Заняты были лишь четыре-пять столиков, и сплошь одной молодежью. Все тенты сложены, кроме того, который заслонял их столик: Рутковскому вредно было находиться на солнце. Он даже к концу лета ухитрялся сохранить белизну кожи, и густошоколадный загар на этих молодых людях показался сейчас Рутковскому похожим на униформу. Такую униформу носила барменша, и, конечно же, Ильза, и этот малый из Познани.
Оба не говорили друг с другом, даже словечком не перебросились; прикрыв глаза, молча наслаждались солнцем. На сцене, подумал Рутковский, даже молчание бывает красноречивым; если два действующих лица молча переглядываются, они тем самым ведут между собой разговор. В чеховских пьесах самая замечательная именно эта особенность: в то время как герои беседуют на сцене, под прикрытием их слов происходит немой диалог, столь же понятный зрителю, как и весь текст, произносимый вслух…
Отставив недопитый бокал, он наскоро расплатился и поспешил к столику на террасе.
— В полдень скорым я еду в Варшаву, — сказал он. — Читку закончим завтра.
На сей раз Ильза почувствовала обиду не только за себя, но и за автора.
— Неужели ты клюнешь на такую дешевую приманку?
Ему хотелось сказать: мы дружим уже двадцать пять лет. Однако говорить этого было нельзя по той простой причине, что двадцать пять лет назад Ильза едва успела появиться на свет. Старость, с точки зрения Ильзы, могла рассчитывать на единственное смягчающее обстоятельство: талант, на который обычно и делалась скидка. Поэтому Рутковский сказал:
— Если б ты знала, до чего она была талантлива!

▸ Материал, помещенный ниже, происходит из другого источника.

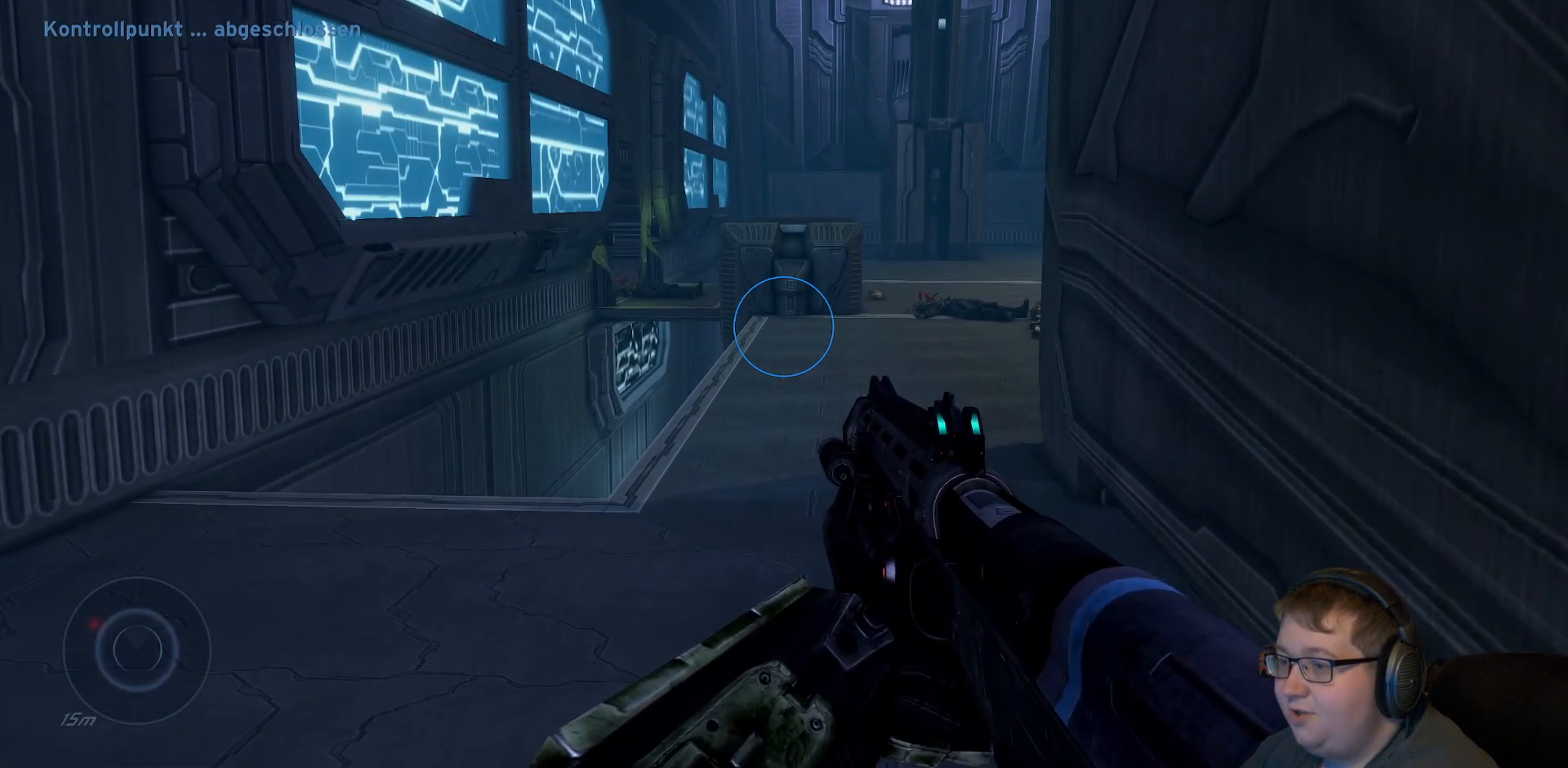
{"buttons": [], "left_stick": "center", "right_stick": "center", "events": []}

— Барбара? — язвительно уточнила Ильза. — Когда же это?
— Быть талантливым — неправильный глагол, — вмешался познанский малый. — Он имеет лишь настоящее и будущее время.
— Остроумно, — заметил Казик.
— Кстати, как вам понравилось второе действие?
— Зачем понадобилось надавать пощечин той женщине? — спросил Рутковский.
— Затем, что иначе она не соглашалась переспать с шофером.
— Я не сторонник насилия.
— Через тридцать лет, — отбрил его малый, — я тоже стану возбуждать женщин только щекоткой.
— А до тех пор? — поинтересовался Казик.
— Мы хотим жить без какого бы то ни было обмана.
— Всякая иная любовь, по-вашему, обман?
— Было бы разумнее, — сказал парень, — потолковать о пьесе.
— Я еще не слышал третьего действия.
— Оно точно такое же, как два первых.
— Жаль, — сказал Рутковский.
Он не смотрел на Ильзу, хотя ему было любопытно, открыла ли она глаза по крайней мере. Он быстро нагнулся, словно ища портфель, сползший под шезлонг.